« 4.1 MILES » : UN DOCUMENTAIRE GREC SUR LA CRISE DES RÉFUGIÉS NOMINÉ AUX OSCARS

| De notre correspondante à Athènes | dimanche 26 février 2017

Le documentaire 4.1 Miles réalisé par Daphné Matziarakis retrace le quotidien d’un garde-côte de l’île de Lesbos, porte d’entrée privilégiée des réfugiés en Europe ces dernières années.

 

Par Marina Rafenberg

« Quand je suis retournée en Grèce pour faire un film sur la crise des réfugiés, j’ai découvert une situation que je n’aurais jamais imaginée possible », explique au New York Times Daphné Matziaraki, la réalisatrice grecque installée à San Francisco. Le titre du documentaire 4.1 miles fait référence à la distance qui sépare les côtes turques de l’île grecque de Lesbos.

En octobre 2015, Daphné Matziaraki est montée à bord d’un bateau de patrouille pour une période de trois semaines. Elle a suivi le quotidien d’un garde-côte, Kyriakos Papadopoulos, amené à secourir des milliers de réfugiés traversant la mer Égée à bord de canots surchargés. La première fois que le navire de Kyriakos a dû venir en aide à des réfugiés, c’était en septembre 2001. À l’époque, dix Afghans avaient été tirés des eaux profondes. Fin 2014, à Lesbos, entre 50 et 100 réfugiés arrivaient quotidiennement. En 2015, un million de réfugiés ont accosté sur les côtes grecques, dont la majorité à Lesbos. De garde-côtes à sauveteurs, Kyriakos et son équipe ont dû s’adapter à la situation.
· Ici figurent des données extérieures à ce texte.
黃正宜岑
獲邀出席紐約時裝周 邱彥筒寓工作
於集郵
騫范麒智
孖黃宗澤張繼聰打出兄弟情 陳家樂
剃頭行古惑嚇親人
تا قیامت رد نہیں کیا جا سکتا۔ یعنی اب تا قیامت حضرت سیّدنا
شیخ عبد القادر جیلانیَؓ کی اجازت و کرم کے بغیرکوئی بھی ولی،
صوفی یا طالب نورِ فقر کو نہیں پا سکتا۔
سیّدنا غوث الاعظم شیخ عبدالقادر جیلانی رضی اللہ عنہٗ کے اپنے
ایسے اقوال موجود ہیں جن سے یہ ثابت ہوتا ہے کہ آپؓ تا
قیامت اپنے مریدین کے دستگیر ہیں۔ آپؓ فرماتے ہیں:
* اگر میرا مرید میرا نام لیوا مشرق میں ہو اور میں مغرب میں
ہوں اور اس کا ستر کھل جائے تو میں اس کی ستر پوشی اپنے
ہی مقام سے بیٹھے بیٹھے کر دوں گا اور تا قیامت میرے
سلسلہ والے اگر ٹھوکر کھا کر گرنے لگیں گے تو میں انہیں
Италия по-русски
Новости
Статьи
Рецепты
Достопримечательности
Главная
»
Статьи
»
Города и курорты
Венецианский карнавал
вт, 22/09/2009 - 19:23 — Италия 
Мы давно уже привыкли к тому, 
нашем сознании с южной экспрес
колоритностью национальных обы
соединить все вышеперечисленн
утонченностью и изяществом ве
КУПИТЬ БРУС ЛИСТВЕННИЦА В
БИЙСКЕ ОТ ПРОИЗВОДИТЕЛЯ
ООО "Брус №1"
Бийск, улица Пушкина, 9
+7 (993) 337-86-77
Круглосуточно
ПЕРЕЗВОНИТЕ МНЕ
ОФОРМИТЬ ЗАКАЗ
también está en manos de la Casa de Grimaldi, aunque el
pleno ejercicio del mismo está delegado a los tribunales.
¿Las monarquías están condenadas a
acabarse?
À son arrivée à Lesbos, Daphné Matziaraki a été surprise par le manque d’aide dont bénéficiaient les locaux pour faire face à la crise, comme elle le raconte dans une tribune au New York Times : « Ils avaient l’air complètement abandonnés, comme si le monde leur avait laissé gérer seuls une crise humanitaire énorme ». Malgré les difficultés, Kyriakos Papadopoulos n’a jamais songé à se faire muter vers un poste plus tranquille : « Il y a eu des moments très durs », souligne-t-il dans le quotidien grec Kathimerini. « Mais quand tu sauves une personne ou plus, cela te donne la force de continuer. J’oublie toutes les scènes horribles et je vais de l’avant. »

Avec ce documentaire d’une vingtaine de minutes, filmé avec réalisme, la caméra proche des personnages et en temps réel lors d’une mission en mer, la réalisatrice nous interroge. « Cela nous conduit à nous poser la question de notre responsabilité collective, le choix que nous faisons pour nous-mêmes et pour les autres. Nous ne sommes pas tous confrontés de manière immédiate avec la crise des réfugiés comme le capitaine dont j’ai fait le portrait ici. Mais alors que notre monde devient de plus en plus interconnecté et violent, nous sommes tous face à des choix : agirions-nous comme il le fait pour sauver la vie d’étrangers ? », commente-t-elle dans les colonnes du New York Times.

Ce 26 février, le verdict des Oscars tombera dans les États-Unis de Donald Trump et donnera sans doute l’occasion à Daphné Matziaraki de passer un message plus que jamais d’actualité.